* _ACTION ITEM_
Copy the lines below from the line with "## 2. User Problem" up to and including the line with "The current process", switching "project briefs" to "design briefs" and leaving everything else unchanged.

** DATA TO PROCESS follows **

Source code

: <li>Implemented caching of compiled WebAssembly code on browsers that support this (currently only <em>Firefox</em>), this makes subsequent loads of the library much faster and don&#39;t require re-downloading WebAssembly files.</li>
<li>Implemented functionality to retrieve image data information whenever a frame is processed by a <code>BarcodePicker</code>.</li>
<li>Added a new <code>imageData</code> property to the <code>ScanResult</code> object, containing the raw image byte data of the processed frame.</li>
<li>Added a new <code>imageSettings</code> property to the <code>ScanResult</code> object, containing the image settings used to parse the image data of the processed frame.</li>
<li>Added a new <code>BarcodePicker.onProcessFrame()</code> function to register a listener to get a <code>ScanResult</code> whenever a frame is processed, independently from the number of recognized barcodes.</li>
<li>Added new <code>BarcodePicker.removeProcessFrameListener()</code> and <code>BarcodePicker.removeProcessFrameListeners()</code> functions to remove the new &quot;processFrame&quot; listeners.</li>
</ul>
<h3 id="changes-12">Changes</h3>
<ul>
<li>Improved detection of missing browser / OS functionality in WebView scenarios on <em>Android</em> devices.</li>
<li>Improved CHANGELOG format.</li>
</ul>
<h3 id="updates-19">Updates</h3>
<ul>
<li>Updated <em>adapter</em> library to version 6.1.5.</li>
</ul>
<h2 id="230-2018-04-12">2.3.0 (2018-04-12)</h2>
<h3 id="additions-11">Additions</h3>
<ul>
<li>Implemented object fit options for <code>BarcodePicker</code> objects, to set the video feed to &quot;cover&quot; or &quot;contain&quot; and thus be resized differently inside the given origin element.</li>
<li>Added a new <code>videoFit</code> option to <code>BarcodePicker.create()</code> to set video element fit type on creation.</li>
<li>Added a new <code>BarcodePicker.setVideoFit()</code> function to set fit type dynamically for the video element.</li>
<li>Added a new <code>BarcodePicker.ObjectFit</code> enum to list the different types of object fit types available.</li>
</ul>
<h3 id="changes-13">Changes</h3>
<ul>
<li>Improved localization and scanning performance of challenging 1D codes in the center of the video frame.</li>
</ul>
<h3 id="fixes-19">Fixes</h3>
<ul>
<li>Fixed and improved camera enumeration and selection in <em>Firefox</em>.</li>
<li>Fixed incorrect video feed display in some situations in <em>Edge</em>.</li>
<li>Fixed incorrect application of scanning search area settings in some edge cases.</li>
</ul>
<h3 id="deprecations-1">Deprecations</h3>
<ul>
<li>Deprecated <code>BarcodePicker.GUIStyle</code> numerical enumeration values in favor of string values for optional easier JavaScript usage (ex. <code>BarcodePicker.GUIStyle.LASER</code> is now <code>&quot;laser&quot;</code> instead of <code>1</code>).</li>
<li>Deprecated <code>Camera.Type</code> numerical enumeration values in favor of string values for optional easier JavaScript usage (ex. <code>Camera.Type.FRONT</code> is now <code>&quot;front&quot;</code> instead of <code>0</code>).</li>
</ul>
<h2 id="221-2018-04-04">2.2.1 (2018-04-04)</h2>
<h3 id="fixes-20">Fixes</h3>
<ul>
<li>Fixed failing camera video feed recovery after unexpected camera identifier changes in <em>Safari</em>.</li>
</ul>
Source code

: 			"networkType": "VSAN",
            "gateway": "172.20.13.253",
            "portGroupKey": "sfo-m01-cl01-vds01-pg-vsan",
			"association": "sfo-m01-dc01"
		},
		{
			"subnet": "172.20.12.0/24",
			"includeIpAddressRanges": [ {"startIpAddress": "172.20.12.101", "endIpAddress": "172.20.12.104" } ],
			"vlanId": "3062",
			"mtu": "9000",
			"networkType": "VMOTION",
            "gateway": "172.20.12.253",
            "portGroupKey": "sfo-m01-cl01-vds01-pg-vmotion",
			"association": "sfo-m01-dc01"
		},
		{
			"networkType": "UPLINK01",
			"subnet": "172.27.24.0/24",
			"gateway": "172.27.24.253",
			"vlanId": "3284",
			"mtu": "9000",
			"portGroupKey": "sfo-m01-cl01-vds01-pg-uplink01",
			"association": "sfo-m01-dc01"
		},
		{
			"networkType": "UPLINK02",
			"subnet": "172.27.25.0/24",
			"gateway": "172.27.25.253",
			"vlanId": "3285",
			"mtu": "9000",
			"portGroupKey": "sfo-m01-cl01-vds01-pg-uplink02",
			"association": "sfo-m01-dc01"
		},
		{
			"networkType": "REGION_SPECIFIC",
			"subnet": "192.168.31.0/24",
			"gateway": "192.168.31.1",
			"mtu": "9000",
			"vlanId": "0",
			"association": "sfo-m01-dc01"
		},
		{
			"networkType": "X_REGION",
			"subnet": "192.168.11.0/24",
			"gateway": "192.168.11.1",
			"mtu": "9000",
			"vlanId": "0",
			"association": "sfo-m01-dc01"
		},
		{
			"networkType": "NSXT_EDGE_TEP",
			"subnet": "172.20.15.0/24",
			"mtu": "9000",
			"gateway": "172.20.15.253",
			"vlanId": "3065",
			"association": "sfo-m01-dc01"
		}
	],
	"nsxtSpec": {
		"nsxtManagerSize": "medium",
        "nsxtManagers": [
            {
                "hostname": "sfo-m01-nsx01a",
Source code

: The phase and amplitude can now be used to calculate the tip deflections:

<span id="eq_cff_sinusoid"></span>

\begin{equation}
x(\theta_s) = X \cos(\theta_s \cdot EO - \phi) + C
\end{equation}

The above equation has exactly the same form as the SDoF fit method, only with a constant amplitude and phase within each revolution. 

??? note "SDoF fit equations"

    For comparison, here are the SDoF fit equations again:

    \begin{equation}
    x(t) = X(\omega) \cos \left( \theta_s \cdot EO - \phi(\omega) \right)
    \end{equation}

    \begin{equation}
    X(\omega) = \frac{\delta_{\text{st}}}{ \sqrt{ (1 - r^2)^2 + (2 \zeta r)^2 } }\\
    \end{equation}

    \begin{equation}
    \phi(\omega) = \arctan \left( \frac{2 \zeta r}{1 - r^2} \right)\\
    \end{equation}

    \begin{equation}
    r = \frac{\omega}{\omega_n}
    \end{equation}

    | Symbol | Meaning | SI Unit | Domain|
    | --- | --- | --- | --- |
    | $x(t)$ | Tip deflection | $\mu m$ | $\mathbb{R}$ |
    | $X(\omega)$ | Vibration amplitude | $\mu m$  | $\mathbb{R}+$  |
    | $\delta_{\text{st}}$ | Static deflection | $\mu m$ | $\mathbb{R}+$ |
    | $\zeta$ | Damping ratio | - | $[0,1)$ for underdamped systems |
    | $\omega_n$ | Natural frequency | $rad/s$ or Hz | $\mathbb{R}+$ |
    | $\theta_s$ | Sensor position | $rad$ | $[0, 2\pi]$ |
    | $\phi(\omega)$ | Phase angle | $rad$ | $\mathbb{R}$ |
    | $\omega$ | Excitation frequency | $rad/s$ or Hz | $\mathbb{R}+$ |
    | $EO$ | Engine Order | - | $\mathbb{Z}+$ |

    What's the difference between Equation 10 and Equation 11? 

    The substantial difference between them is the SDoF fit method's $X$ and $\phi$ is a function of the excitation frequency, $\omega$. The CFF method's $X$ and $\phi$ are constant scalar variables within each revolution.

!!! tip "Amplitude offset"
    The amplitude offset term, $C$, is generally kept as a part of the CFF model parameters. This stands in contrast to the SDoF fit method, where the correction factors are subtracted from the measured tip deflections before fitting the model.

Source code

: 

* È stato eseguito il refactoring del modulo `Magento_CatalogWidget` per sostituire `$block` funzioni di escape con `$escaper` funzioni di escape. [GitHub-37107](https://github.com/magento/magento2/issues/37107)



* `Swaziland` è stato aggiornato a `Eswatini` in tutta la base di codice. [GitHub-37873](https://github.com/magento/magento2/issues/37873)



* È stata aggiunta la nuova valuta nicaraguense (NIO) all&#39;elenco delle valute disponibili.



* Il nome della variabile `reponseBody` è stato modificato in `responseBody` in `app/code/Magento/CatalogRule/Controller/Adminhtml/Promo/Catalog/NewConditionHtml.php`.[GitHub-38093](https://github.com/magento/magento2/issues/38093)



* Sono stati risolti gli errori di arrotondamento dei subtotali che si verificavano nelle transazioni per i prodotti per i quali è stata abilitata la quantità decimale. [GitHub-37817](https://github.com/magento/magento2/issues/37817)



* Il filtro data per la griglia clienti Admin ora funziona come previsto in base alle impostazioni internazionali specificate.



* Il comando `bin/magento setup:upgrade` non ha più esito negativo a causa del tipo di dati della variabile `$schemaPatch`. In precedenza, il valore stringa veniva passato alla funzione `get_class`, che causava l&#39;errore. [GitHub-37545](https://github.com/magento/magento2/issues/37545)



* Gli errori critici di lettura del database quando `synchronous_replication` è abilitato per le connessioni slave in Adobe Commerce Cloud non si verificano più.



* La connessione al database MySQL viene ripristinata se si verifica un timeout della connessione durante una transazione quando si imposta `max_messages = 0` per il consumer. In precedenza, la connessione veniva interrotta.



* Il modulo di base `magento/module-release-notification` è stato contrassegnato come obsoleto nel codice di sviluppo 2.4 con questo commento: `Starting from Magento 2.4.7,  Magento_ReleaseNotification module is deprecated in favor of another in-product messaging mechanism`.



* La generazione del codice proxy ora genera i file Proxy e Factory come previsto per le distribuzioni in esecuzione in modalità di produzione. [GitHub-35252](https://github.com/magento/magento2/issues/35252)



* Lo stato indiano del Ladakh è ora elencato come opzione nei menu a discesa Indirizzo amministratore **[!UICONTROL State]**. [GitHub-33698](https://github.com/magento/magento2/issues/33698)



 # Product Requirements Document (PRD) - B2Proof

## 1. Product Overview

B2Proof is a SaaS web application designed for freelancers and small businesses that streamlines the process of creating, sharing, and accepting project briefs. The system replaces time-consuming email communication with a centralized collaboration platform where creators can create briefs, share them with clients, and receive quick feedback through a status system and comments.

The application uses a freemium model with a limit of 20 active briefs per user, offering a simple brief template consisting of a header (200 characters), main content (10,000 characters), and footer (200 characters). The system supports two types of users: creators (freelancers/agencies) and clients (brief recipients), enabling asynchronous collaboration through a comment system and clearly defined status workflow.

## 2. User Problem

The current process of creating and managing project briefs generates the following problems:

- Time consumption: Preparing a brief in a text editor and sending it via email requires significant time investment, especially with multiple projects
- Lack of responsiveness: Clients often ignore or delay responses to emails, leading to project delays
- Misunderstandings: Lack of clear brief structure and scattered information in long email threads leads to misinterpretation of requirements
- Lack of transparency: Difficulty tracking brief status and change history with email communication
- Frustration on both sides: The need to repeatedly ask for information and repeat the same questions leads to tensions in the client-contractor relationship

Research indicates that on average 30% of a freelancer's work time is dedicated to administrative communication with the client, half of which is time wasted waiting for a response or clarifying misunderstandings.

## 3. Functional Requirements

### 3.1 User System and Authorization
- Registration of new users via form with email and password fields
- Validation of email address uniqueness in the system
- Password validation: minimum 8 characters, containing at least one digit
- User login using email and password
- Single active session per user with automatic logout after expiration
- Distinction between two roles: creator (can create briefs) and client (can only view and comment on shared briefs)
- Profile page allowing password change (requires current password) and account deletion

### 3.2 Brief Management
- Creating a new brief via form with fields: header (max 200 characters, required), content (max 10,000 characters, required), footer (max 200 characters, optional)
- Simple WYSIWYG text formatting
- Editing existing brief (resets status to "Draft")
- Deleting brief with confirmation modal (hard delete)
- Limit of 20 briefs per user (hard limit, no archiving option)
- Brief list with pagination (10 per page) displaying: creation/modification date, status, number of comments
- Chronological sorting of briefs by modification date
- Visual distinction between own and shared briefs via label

** End of DATA TO PROCESS **

* _YOUR SOLUTION_
## 2. User Problem

The current process of creating and managing design briefs generates the following problems:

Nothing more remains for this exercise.